Much like Director Bong’s previous projects, Mickey 17 is a work of absurdist social commentary with razor-edge humor. In it, Mickey Barnes (Robert Pattinson) gets tricked into a bad business deal by his friend Timo (Steven Yeun). When the loan sharks start circling, he jumps on a space expedition led by the failed politician Kenneth Marshall (Mark Ruffalo) and his co-dependent wife Ylfa (Toni Collette). Only Mickey doesn’t read the fine print and signs up for several consecutive life sentences as an Expendable. The mad scientists on the ship scan his body and brain, and whenever their experiments kill him, they print another Mickey out, reupload his consciousness, and start killing him again. Until they get to 17. After 17 is abandoned to freeze to death, he meets a herd of woolly mammoth-pillbug-tardigrade creatures called Creepers, and the man who dies for a living comes to life.

Oh, and Mickey 17 is a comedy. And a satire. And kind of romantic. The only person in the universe who cares about Mickey is Nasha (Naomi Ackie), a security specialist and danger girl who gets more interesting and heroic the more she’s on screen. Nasha is happy when Mickey doesn’t die and happier when the scientists mistakenly print another one, but Mickey 18 is built differently. 17 is gentle with a sharp tongue. 18 is perpetually furious and quick with his fiss. They’re both Mickey, but from different lifelines with their own motivations, and they both want to live. Nasha would be even happier with her polyamorous throuple pod, but it’s illegal. Punishable by eradication, even on far flung outpost planets where colonization is the goal. And just like that, the inciting incident arrives.
For me, it’s always a good day for any sub-genre of sci-fi, including Bong, Besson, The Wachowskis, Jeunet, Proyas, Watanabe, and most of the usual suspects that make us think, laugh, shudder, or star gaze with wonder. Imagine if The Fifth Element walked up and wanted to talk about the dangers of capitalism made so rampant that we take it to other planets.
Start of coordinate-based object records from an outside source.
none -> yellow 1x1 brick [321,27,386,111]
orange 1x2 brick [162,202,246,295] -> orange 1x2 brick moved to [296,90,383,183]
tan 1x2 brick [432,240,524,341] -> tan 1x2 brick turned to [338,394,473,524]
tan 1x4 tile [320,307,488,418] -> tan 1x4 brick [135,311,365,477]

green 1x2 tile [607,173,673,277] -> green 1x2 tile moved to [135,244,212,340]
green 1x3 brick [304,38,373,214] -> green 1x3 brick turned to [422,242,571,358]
Or if Delicatessen (1991) continued to examine the darkly quirky rules of survival but added a conversation about the demeaning nature of the colonial mindset. And if you haven’t seen those movies or Okja or Snowpiercer, Mickey 17 is about class and how the phrase “eat the rich” evolved because the wealthy devoured the workers first. For instance, Colette’s Ylfa is obsessed with a condiment she calls “sauce”—no other name—but it’s always crimson red and seasoned with death. This is a film about imperialism bloated by entitlement, but also how nature and experience conspire to make every person an individual—even when they’re a clone. And it’s about the loyalty and acceptance that comes from pure love.
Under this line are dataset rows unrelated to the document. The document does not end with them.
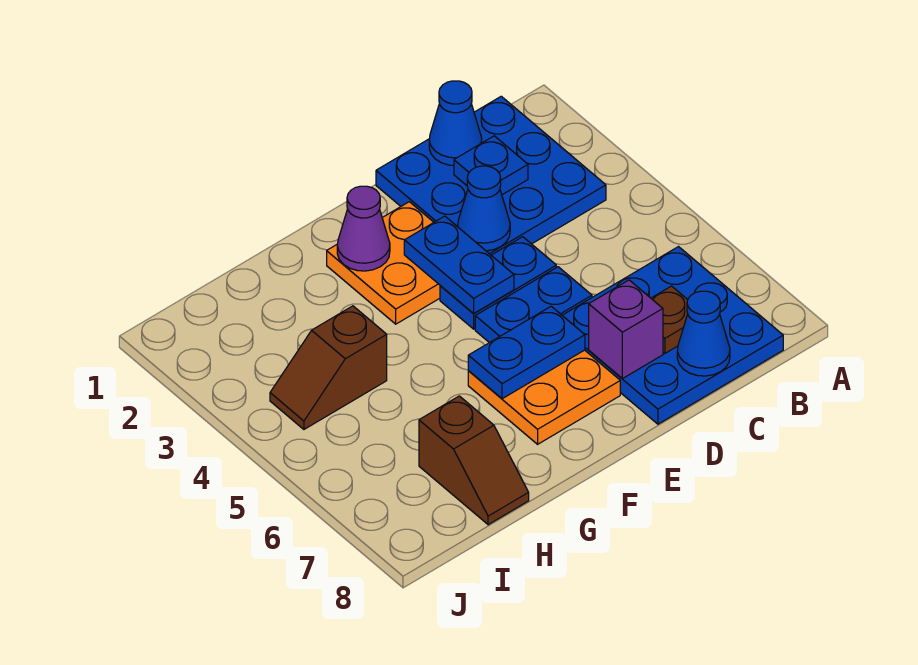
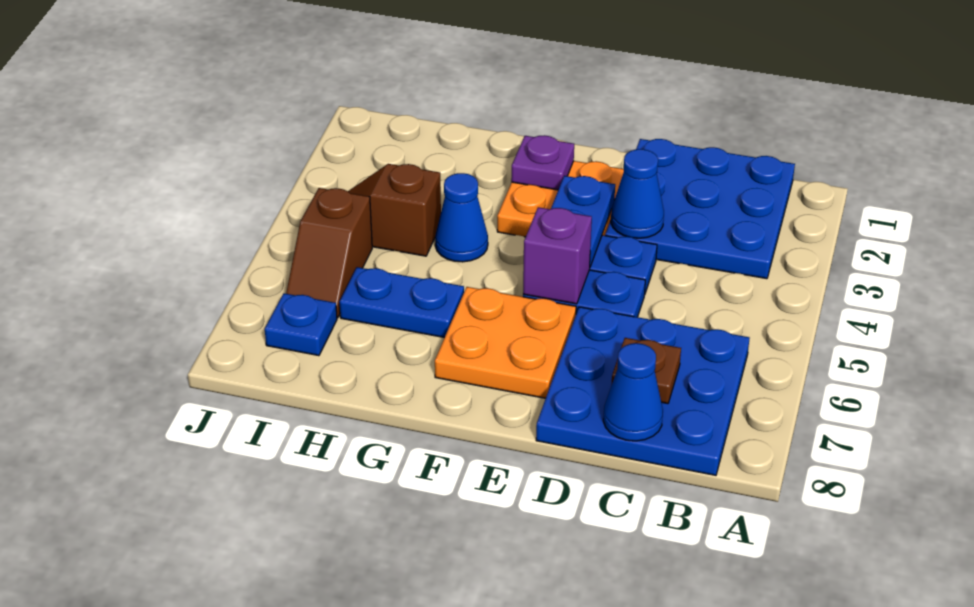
blue 1x1 cone [429,81,482,165] -> blue 1x1 cone moved to [435,173,488,262]
blue 1x1 plate [454,136,528,195] -> blue 1x1 plate moved to [265,293,337,356]
purple 1x1 brick [589,280,663,379] -> purple 1x1 brick moved to [523,207,592,304]
blue 1x2 plate [468,306,585,399] -> blue 1x2 plate moved to [340,267,464,338]
purple 1x1 cone [337,186,390,271] -> purple 1x1 plate [511,135,574,190]
brown 1x2 slope [419,396,529,525] -> brown 1x2 slope moved to [286,188,372,318]

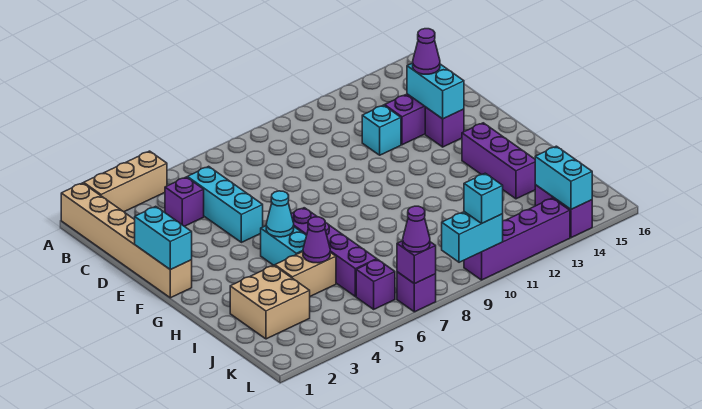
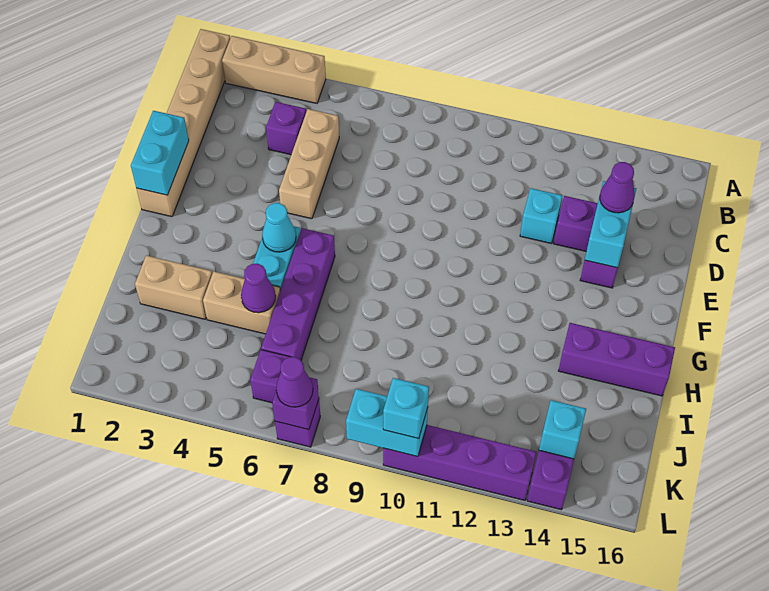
cyan 1x3 brick [187,166,263,242] -> tan 1x3 brick [279,109,339,219]
purple 1x3 brick [462,123,535,199] -> purple 1x3 brick turned to [558,323,675,396]
tan 2x2 brick [230,265,310,339] -> tan 1x2 brick [135,256,212,319]
cyan 1x2 brick [535,146,592,209] -> cyan 1x1 brick [539,400,586,459]

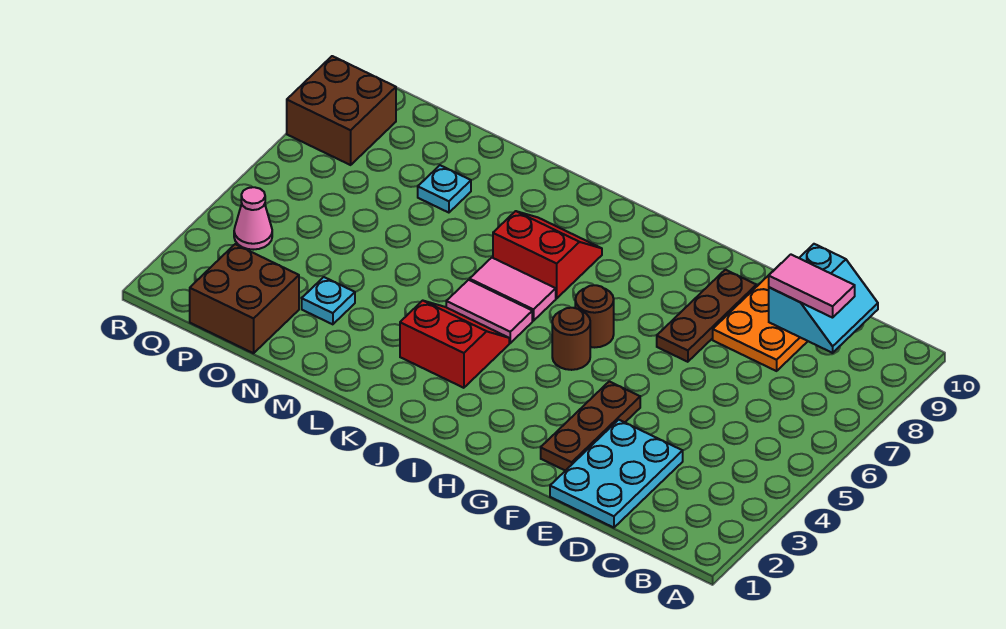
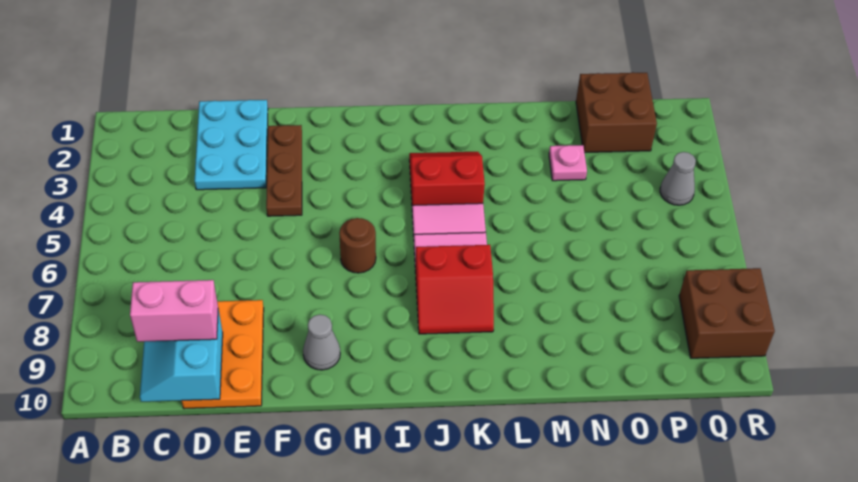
pink 1x2 tile [769,255,855,318] -> pink 1x2 brick [130,280,218,342]
brown 1x3 plate [657,270,756,362] -> none
none -> grey 1x1 cone [303,315,340,370]
brown 1x1 round brick [552,308,590,370] -> none
red 2x2 slope [400,301,509,388] -> red 2x2 slope turned to [409,152,485,205]
cyan 1x1 plate [302,277,355,324] -> pink 1x1 plate [549,145,587,181]
cyan 1x1 plate [418,165,471,213] -> none
pink 1x1 cone [234,187,272,250] -> grey 1x1 cone [660,152,696,205]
Mickey 17 isn’t the movie that Parasite is, it’s not meant to be. Yet we see the same levels of surreal but believable production design—this time by Fiona Crombie, editing by Jinmo Yang, and cinematography by Darius Khondji. There’s a similar compassion for those trapped under the boot of a voracious and consumptive ruling class, the casual cruelty that burns like acid because it comes too easy, and the humor that punches you in the kidneys as much as it makes you laugh.
Bong Joon Ho makes fractured fairytales for the thinkers and dreamers, but it’s never the same unnervingly sweet yet frightening tale twice. That’s what makes having him crack your brain open such an odd but appealing experience. It’s also why I’m good with gravy, jus, salad dressing, hollandaise, or béchamel, but because of Mickey 17, “sauce” is forever sinister.